Task statement >> State the number of lines in these records that include the string "Type", and say nothing more.

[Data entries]
= = = =

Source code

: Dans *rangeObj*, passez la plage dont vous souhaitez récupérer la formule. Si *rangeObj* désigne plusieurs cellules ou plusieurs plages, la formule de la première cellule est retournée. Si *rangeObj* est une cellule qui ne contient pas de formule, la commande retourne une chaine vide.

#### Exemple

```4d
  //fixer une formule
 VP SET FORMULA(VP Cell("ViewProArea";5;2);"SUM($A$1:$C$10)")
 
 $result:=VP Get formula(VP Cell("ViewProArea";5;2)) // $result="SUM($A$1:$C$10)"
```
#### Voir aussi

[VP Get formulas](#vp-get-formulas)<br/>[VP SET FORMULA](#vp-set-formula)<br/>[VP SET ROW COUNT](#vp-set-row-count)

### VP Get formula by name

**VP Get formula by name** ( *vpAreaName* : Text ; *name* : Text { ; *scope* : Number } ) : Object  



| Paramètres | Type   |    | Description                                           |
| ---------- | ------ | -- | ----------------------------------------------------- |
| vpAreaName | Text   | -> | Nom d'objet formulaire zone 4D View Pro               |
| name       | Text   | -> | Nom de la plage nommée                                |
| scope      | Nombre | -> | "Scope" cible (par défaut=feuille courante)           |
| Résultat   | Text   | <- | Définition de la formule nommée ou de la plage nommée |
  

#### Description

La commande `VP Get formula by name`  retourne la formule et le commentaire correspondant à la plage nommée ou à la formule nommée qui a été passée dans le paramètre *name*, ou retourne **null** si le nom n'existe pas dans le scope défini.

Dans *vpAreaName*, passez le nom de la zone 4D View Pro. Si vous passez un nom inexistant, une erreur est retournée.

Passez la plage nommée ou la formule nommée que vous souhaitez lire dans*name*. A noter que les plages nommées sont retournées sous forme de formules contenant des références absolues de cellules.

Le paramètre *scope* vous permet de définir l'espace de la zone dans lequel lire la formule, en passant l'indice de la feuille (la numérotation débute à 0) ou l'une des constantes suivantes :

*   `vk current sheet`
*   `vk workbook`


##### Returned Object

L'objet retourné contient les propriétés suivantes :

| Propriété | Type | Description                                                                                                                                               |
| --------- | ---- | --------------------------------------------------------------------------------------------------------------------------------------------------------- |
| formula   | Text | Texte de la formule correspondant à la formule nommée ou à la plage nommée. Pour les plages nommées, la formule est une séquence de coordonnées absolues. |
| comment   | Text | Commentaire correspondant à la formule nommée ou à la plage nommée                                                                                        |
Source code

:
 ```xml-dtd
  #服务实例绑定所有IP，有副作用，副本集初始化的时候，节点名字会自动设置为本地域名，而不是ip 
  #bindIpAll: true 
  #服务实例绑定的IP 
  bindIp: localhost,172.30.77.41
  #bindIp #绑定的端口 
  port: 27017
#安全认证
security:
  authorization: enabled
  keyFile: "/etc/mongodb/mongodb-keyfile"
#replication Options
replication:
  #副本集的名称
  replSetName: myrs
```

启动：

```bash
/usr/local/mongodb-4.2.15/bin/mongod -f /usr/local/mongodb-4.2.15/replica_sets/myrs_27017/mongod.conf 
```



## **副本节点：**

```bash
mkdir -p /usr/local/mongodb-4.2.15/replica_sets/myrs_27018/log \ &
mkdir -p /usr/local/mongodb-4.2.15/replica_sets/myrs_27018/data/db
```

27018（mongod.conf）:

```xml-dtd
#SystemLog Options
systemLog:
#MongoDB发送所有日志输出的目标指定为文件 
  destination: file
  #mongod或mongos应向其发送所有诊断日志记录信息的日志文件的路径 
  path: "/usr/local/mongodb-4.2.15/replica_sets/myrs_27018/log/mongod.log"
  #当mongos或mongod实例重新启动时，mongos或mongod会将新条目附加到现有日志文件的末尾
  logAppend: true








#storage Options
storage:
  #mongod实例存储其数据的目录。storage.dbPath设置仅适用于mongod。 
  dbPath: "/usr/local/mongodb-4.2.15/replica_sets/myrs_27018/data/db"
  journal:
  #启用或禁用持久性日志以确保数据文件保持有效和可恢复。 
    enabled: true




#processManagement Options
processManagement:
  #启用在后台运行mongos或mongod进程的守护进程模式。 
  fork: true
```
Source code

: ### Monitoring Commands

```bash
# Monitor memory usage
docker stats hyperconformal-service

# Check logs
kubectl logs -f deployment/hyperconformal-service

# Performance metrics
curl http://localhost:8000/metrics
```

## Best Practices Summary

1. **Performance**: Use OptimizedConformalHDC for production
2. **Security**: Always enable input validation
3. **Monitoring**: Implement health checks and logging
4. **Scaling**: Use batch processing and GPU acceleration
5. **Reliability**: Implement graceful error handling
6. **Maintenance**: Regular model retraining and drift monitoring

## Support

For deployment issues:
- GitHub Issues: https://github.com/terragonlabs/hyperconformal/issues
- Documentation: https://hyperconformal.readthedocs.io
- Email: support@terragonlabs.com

= = = =

Output for this exercise >> 2